Grevey made two of three against Boston and the same Sunday against New York. His four-point play gave the Bullets a three-point lead with 2:47 to play as they edged the Knicks, 110-109, to move into a third-place tie with New Jersey.

"It was a big, big play," Shue said after Grevey made a three-pointer, was fouled and sank the free throw. "Three-pointers have a way of giving the team a real lift. They can be valuable if they're used wisely."

Risking a shot 25 feet from the basket takes a great deal of confidence and most players prefer not to subject themselves to criticism by missing from that range.

Frank Johnson often draws the assignment of shooting three-pointers when the Bullets are trailing late in a game. He and Grevey lead the team with 70 attempts; Johnson has made 17 for a .242 percentage, not enough to qualify among the league leaders.

Grevey also has attempted 70, making 26. His .371 percentage ranks sixth behind league-leading John Roche of Denver, who has made 23 of 49 (.469). Nobody else on the Bullets has tried more than 15.

"I feel very comfortable shooting three-pointers," Grevey said. "I'm always a slow starter, but now I've played enough games and my confidence is at a peak.

"Three-pointers are something you have to practice," the seven-year veteran from Kentucky continued. "Early in the year you have to work on getting the plays down right and on your defense.
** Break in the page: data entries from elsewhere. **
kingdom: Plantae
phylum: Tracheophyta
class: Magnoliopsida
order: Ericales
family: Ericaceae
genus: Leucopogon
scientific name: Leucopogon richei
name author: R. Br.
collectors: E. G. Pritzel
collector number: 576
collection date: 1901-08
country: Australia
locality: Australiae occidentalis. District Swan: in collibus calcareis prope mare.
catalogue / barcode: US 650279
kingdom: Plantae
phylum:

Now, the offense is second nature, I'm in great physical condition and I'm confident."

Although three-pointers are employed by many coaches strictly as a catch-up weapon, Grevey believes they can be just as effective earlier in the game.

"I made two in a row in the third quarter at New York (March 13) and that helped us start a winning rally," he recalled. "If I can hit a couple early, it really helps the rest of my shooting. It's a real confidence builder.

"The clock is more important than the score. If it's in the first half, it really doesn't matter if we're up five or down five. But you don't like to take it with a lot of time on the shot clock because there's always a chance you can get the ball inside or get a higher percentage shot."

Another value of three-point shots is that they prevent the defense from sagging in on the Bullets' big men. Also, if a three-point shot misses, often the rebound comes off hard and gives the offense a better opportunity to recover it.

Still, most coaches shudder when one is attempted, so there must be something to their thinking. Only two teams have tried fewer than 100--Los Angeles (81) and Philadelphia (89)--and they don't have much trouble winning.